Ambassadors' Wives Urge Asma al-Assad: Speak out for Peace [VIDEO]
The wives of UN ambassadors from Britain and Germany have released a video calling on Syria's first lady, Asma al-Assad, to stop her husband's violent crackdown on the opposition and plead for peace.
The video asks viewers to sign a petition at www.change.org, demanding the London-born first lady "speak out for peace and stop the bloodshed".
The footage contrasts images of Mrs Assad's lavish lifestyle against images of Syrians fleeing the violence and of those injured and killed as a result of the crackdown, including images of children, which has led to UN calls for more monitors to be deployed in Syria.
"Some women struggle for their image and some women struggle for survival," it states.
The four-minute video shows the first lady preaching peace in past discourses and asks, "What happened to you, Asma?"
"Stand up for peace, Asma. Speak out now. For the sake of your people. Stop your husband," the video pleads. "Stop being a bystander. No one cares about your image. We care about your action."
The video was produced by Sheila Lyall Grant, wife of Britain's UN ambassador Sir Mark Lyall Grant, and Huberta von Voss-Wittig, wife of Germany's UN ambassador Peter Wittig.
The two women said in a letter accompanying the video that Asma, who once championed women's equality and children rights, could not continue to "hide behind her husband".
"We are asking Asma Assad to take a risk, too, and to say openly: stop the bloodshed, stop it right now," Voss-Wittig and Lyall Grant said.
On International's Women Day last month, Amnesty International also called Mrs Assad to take a stand and condemn the regime's human rights violations taking place in Syria.
Activist Publishes Open Letter to Syria's First Lady
A London-based writer of Middle Eastern origin, who uses the pseudonym Shahrazad, has designed a poster expressing her anger over the Syrian first lady's silence.
The author, who once participated in a bike ride for peace along with the first lady, wrote on the poster: "We could have been more than friends; we could have been sisters. But you are a sister no longer."
"Meanwhile, the bloodletting continues unabated," the poster said. "But this time it is not a hairdresser like Mrs Ben Ali [wife of former Tunisian president Zine El Abidine Ben Ali] propping up a regime but a western-educated, British born first lady, a former banker with populist pretensions and Chanel agates round her neck, whose Sunni family, iornically, originates from Homs, the very worst of Syria's killing fields."

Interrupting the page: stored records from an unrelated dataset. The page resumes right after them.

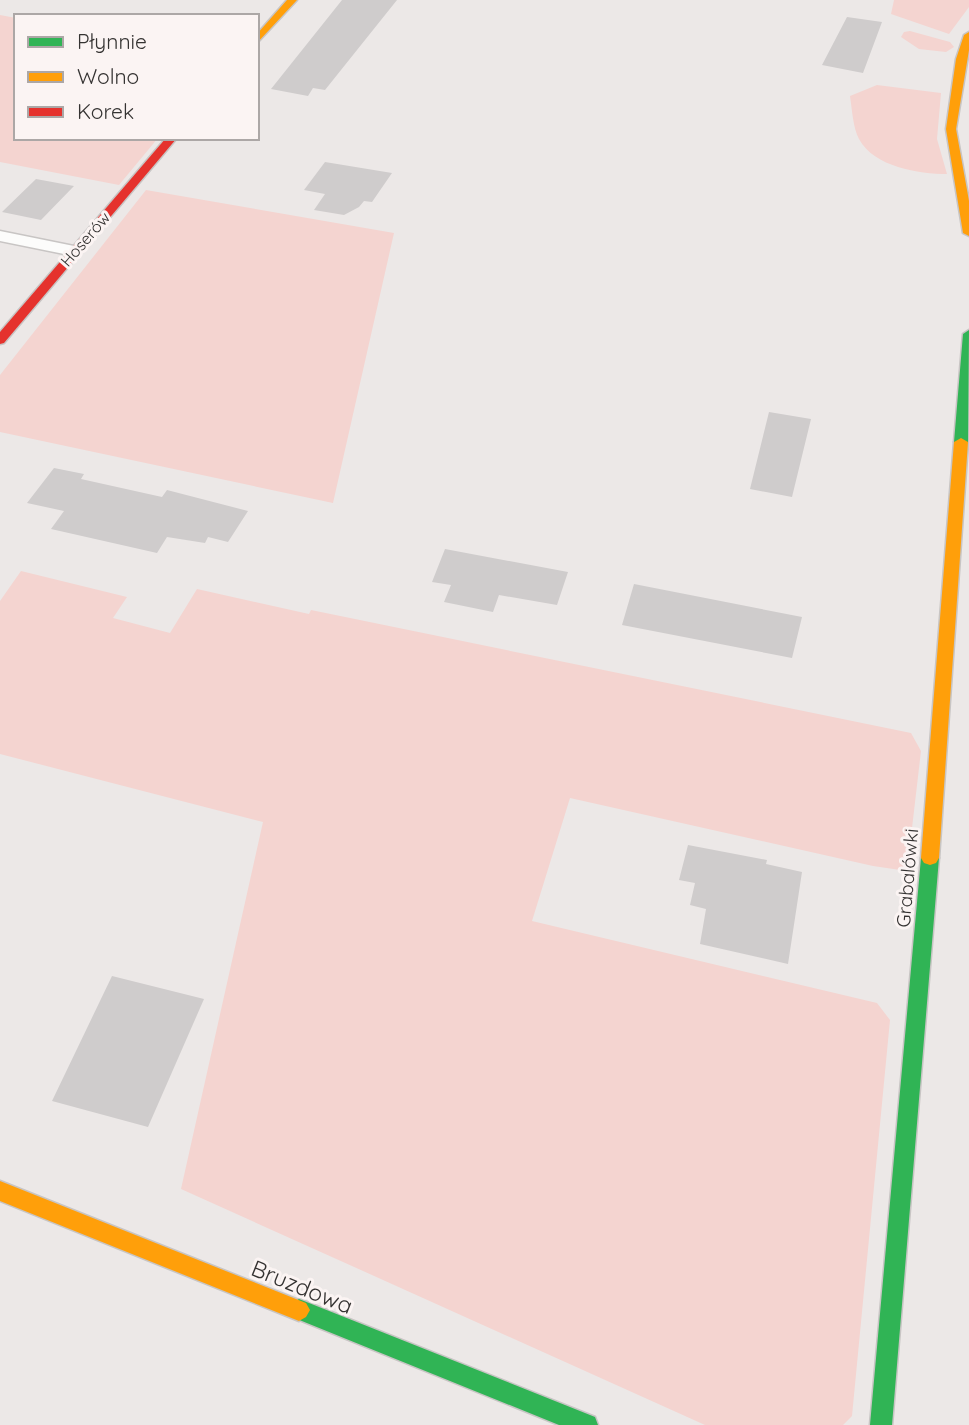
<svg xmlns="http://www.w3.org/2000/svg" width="969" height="1425" viewBox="0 0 969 1425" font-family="Quicksand,sans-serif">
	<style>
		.green { fill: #f4d4d0 }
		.building { fill: #cfcccc }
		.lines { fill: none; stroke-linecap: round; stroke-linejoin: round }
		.lane-casing { stroke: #c8c5c4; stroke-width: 3 }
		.fast-casing { stroke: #c8c5c4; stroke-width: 3 }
		.slow-casing { stroke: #c8c5c4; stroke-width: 3 }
		.jam-casing { stroke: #c8c5c4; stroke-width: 3 }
		.lane { fill: #fcfcfb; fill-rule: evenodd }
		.fast { fill: #30b455; fill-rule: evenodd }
		.slow { fill: #ff9f0a; fill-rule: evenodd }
		.jam { fill: #e5322d; fill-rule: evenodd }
		.labels { text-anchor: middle; stroke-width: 6; stroke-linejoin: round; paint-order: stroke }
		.far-street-label { font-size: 16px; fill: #353332; stroke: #fbf4f3 }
		.street-label { font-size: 19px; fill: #353332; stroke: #fbf4f3 }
		.near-street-label { font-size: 23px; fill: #353332; stroke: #fbf4f3 }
	</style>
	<rect width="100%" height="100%" fill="#ece8e7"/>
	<path class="green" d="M 894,0 L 969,0 L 969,7 L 949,34 L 891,14 Z
		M 0,15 L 16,18 L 16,138 L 158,138 L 119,185 L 0,162 Z
		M 910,31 L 950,42 L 954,47 L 946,52 L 919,49 L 901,37 L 904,32 Z
		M 877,85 L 941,93 L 937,139 L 947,174 C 919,174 874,167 859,139 C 853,128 852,109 850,96 Z
		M 146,190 L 394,233 L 333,503 L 0,432 L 0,375 Z
		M 21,571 L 127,597 L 113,618 L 170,633 L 197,589 L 309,614 L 311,610 L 911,733 L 921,751 L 907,871 L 873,866 L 570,798 L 532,921 L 877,1003 L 890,1020 L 852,1416 L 843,1425 L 705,1425 L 181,1189 L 263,822 L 0,754 L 0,601 Z"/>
	<path class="building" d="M 342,0 L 397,0 L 325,90 L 313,88 L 308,96 L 271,89 Z
		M 847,17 L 882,22 L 863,73 L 822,65 Z
		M 325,162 L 392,173 L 372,202 L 364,201 L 359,207 L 344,215 L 314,210 L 325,194 L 304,190 Z
		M 36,179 L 74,186 L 41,220 L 2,212 Z
		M 769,412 L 811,419 L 792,497 L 750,489 Z
		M 54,468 L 84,474 L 81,479 L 162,497 L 167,490 L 248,511 L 228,542 L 208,537 L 205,543 L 167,537 L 157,553 L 51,529 L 64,511 L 27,503 Z
		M 445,549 L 568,572 L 557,605 L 499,595 L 493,612 L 444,602 L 451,585 L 432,582 Z
		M 634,584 L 802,617 L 792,658 L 622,625 Z
		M 688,845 L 767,860 L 766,864 L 802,872 L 788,964 L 700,944 L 706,909 L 690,905 L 695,883 L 679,880 Z
		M 112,976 L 204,999 L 148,1127 L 52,1101 Z"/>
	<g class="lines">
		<g class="lane-casing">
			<path id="lane" d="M 0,231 L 74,246 L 82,251 L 74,256 L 0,241 Z"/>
		</g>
		<g class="fast-casing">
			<path id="fast" d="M 969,330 L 968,442 L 961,446 L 954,442 L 963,334 Z
				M 930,851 L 936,853 L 939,858 L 892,1425 L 870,1425 L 921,858 L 924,853 Z
				M 299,1299 L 595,1417 L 598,1425 L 559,1425 L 292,1317 L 288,1310 L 292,1303 Z"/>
		</g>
		<g class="slow-casing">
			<path id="slow" d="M 287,0 L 297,0 L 257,43 L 257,34 Z
				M 969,32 L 969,50 L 956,129 L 969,201 L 969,236 L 963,233 L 946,129 L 956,59 L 964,35 Z
				M 961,438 L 968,442 L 939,858 L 936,863 L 930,865 L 924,863 L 921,858 L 954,442 Z
				M 0,1181 L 306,1303 L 310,1310 L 306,1317 L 299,1321 L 0,1201 Z"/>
		</g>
		<g class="jam-casing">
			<path id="jam" d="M 166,138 L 177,138 L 4,343 L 0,344 L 0,332 Z"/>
		</g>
		<use href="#lane" class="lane"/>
		<use href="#fast" class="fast"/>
		<use href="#slow" class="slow"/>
		<use href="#jam" class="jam"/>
	</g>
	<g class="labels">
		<g class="far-street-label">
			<text transform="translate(85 239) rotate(-49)" y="6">Hoserów</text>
		</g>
		<g class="street-label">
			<text transform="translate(907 878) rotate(-85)" y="7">Grabalówki</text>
		</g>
		<g class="near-street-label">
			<text transform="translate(302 1287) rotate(22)" y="8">Bruzdowa</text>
		</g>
	</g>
	<rect x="14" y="14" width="245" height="126" fill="#fbf4f3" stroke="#aca7a6" stroke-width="2"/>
	<rect x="28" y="37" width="35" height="10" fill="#30b455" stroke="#aca7a6" stroke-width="2"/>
	<text x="77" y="49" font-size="21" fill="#353332">Płynnie</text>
	<rect x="28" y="72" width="35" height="10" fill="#ff9f0a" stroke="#aca7a6" stroke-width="2"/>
	<text x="77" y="84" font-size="21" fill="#353332">Wolno</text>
	<rect x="28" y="107" width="35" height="10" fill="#e5322d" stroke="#aca7a6" stroke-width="2"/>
	<text x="77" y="119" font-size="21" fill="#353332">Korek</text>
</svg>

According to Shahrazad, Mrs Assad's office issued an e-mail responding to critics who asked her to stand up to her husband. It allegedly said: "The president is the president of Syria, not a faction of Syrians and the first lady supports him in that role."
Born and raised in London, Mrs Assad married the Syrian head of state in 2000, the year he was installed as president.

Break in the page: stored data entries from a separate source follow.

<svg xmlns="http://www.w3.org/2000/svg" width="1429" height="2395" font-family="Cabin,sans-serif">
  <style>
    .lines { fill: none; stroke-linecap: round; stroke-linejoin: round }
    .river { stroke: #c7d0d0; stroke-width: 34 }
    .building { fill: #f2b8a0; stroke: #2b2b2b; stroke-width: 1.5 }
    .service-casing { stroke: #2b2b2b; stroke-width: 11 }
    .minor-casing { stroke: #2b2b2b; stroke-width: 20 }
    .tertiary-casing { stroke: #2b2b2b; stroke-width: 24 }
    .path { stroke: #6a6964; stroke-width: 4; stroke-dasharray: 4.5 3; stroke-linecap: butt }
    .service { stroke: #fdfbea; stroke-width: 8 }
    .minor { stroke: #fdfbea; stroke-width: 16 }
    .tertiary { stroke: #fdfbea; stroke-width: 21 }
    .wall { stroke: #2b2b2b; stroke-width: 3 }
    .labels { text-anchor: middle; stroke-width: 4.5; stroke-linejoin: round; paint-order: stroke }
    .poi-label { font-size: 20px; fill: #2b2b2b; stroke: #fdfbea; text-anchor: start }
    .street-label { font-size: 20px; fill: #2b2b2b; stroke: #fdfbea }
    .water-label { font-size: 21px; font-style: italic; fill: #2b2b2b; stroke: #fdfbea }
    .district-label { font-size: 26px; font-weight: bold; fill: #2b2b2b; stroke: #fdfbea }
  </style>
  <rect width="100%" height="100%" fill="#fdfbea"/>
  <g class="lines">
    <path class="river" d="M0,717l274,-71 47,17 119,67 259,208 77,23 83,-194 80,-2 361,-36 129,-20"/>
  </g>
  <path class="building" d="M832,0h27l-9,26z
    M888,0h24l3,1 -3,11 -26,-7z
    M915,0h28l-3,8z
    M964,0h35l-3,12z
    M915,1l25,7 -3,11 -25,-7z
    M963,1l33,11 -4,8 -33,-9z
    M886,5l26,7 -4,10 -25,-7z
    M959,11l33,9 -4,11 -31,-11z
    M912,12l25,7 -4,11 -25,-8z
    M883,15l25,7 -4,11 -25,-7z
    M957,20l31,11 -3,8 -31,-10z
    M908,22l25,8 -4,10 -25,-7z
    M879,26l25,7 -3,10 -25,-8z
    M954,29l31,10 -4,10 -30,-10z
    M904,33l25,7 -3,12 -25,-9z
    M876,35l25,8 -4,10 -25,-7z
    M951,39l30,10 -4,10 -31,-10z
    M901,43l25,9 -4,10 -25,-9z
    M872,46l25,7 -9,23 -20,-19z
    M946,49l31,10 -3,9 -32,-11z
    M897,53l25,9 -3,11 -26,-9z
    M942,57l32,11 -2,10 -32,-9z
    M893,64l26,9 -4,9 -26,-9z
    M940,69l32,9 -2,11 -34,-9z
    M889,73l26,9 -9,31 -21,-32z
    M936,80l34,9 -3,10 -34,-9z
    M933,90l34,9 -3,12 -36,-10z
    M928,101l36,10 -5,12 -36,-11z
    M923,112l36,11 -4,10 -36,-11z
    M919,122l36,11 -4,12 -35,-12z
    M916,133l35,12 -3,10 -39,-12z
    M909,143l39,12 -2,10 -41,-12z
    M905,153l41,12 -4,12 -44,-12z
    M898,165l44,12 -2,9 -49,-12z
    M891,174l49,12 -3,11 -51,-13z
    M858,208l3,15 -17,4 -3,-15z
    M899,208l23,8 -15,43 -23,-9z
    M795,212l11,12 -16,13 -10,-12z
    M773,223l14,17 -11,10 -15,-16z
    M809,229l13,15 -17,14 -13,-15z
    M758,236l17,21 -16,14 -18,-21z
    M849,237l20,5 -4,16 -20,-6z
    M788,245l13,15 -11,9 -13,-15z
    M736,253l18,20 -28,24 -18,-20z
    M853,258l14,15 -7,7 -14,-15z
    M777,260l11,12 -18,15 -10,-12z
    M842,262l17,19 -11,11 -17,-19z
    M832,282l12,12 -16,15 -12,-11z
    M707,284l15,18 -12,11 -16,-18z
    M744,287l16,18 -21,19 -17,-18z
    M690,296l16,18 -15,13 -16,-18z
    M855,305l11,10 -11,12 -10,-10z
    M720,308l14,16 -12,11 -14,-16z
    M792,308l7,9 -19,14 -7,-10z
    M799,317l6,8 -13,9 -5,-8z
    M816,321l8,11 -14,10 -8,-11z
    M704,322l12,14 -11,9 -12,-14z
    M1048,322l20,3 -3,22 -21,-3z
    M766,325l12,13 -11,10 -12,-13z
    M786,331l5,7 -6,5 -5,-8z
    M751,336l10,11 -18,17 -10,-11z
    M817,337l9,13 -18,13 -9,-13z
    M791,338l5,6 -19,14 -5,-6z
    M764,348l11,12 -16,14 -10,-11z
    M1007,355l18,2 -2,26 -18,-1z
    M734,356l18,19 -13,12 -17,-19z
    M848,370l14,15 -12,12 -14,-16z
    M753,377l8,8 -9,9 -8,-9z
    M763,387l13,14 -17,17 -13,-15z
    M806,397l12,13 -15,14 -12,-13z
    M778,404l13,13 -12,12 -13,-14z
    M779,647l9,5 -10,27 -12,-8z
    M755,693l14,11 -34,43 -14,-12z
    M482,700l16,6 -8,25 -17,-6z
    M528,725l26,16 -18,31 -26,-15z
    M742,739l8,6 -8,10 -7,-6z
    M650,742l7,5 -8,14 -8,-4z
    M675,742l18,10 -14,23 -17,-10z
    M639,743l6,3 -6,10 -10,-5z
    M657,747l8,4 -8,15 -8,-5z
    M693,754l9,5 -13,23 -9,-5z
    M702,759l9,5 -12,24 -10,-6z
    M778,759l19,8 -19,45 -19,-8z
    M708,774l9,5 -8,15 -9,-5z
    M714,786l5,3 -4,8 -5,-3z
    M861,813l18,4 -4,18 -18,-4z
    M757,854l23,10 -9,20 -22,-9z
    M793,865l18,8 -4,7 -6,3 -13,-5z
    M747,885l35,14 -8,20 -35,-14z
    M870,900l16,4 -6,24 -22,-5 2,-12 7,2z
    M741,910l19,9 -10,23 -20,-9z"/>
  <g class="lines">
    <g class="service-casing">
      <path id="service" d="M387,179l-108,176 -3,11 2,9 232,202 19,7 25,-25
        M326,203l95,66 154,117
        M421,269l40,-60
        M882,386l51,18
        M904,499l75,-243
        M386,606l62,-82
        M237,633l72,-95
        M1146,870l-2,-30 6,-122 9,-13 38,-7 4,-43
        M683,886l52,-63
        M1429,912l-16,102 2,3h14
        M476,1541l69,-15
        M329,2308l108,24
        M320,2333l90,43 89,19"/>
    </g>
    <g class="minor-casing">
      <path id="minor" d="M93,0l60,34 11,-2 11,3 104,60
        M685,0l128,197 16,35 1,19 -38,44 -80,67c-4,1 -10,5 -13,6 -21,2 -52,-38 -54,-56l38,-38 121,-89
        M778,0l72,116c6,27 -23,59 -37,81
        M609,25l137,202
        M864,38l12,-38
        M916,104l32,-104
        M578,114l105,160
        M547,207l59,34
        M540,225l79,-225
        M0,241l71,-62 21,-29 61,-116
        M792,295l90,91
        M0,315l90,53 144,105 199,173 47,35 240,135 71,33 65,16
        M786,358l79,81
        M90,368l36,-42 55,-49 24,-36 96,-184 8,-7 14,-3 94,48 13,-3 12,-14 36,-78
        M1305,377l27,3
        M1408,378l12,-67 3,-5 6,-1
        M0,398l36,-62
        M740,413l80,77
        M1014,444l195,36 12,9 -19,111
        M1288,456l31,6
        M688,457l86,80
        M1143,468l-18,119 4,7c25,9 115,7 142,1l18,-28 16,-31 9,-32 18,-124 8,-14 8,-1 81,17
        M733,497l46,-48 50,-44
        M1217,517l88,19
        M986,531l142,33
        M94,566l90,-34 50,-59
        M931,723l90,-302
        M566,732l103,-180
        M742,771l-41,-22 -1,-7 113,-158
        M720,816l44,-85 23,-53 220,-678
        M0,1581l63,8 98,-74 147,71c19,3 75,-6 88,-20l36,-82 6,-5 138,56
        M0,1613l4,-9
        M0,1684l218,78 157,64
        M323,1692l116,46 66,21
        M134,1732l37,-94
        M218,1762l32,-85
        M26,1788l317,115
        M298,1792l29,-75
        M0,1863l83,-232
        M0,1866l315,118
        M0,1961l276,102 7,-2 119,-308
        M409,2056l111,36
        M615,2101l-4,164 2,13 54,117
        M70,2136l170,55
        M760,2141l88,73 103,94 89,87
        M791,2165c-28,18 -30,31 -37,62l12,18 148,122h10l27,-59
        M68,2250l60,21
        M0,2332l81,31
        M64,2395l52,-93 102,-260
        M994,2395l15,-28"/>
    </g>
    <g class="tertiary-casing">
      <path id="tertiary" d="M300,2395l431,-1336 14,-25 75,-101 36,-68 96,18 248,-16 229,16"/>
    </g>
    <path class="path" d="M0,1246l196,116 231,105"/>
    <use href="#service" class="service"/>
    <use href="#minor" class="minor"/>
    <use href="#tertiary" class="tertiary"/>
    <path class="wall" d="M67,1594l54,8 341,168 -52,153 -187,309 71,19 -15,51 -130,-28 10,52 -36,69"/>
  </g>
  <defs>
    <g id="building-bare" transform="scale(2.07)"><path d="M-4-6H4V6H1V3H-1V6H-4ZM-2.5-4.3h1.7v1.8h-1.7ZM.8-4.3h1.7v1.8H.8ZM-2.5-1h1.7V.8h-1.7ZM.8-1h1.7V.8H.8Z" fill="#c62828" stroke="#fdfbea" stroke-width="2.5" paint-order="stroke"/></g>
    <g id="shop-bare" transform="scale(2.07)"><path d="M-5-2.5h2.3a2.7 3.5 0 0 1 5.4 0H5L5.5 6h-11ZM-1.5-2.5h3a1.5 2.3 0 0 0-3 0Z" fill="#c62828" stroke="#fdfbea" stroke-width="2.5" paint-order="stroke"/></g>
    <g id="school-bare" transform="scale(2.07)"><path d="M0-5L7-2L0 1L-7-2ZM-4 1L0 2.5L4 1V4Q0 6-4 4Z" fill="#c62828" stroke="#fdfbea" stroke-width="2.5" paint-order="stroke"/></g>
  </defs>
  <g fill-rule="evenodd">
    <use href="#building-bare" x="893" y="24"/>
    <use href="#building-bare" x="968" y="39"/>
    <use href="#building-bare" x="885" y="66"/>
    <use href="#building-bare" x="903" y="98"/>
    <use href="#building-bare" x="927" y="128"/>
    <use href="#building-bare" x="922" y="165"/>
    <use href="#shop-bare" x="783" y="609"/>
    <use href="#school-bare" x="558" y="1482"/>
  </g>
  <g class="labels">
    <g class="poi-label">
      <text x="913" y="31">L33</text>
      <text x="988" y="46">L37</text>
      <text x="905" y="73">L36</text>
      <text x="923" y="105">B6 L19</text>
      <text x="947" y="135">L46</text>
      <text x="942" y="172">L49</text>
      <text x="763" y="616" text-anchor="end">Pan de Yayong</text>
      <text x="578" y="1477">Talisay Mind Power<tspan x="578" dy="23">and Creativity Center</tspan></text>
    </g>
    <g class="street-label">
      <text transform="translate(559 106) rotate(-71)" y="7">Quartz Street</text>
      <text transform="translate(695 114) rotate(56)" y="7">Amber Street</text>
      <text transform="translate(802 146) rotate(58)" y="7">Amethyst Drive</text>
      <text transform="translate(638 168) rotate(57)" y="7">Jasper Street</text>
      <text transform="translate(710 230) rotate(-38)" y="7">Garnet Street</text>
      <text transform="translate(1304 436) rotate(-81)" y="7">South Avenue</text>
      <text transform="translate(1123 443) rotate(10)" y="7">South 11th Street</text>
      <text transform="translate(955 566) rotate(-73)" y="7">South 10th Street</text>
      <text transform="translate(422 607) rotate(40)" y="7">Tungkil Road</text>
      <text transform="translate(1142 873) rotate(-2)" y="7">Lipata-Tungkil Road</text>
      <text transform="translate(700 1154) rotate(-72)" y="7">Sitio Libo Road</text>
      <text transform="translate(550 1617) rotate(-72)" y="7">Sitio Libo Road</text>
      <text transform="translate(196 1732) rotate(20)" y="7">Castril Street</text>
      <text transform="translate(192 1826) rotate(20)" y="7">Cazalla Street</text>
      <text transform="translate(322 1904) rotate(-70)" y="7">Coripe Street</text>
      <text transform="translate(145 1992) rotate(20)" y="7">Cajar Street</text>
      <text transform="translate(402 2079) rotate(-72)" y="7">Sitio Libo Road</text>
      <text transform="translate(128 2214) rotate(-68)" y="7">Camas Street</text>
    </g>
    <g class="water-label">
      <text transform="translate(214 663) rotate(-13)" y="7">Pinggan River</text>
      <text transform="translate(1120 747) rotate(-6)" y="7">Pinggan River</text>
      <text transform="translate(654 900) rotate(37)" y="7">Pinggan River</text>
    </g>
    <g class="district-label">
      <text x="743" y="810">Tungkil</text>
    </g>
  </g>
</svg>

Once seen as a defender of women and human rights, the former investment banker has been increasingly criticised for standing by her husband throughout the government-led crackdown on protesters and opposition members.
While there had been rumours that she was being held as a virtual prisoner by Assad and his regime, leaked e-mails showed that, in the midst of the violence, the first lady was busy buying thousands of dollars worth of luxury products.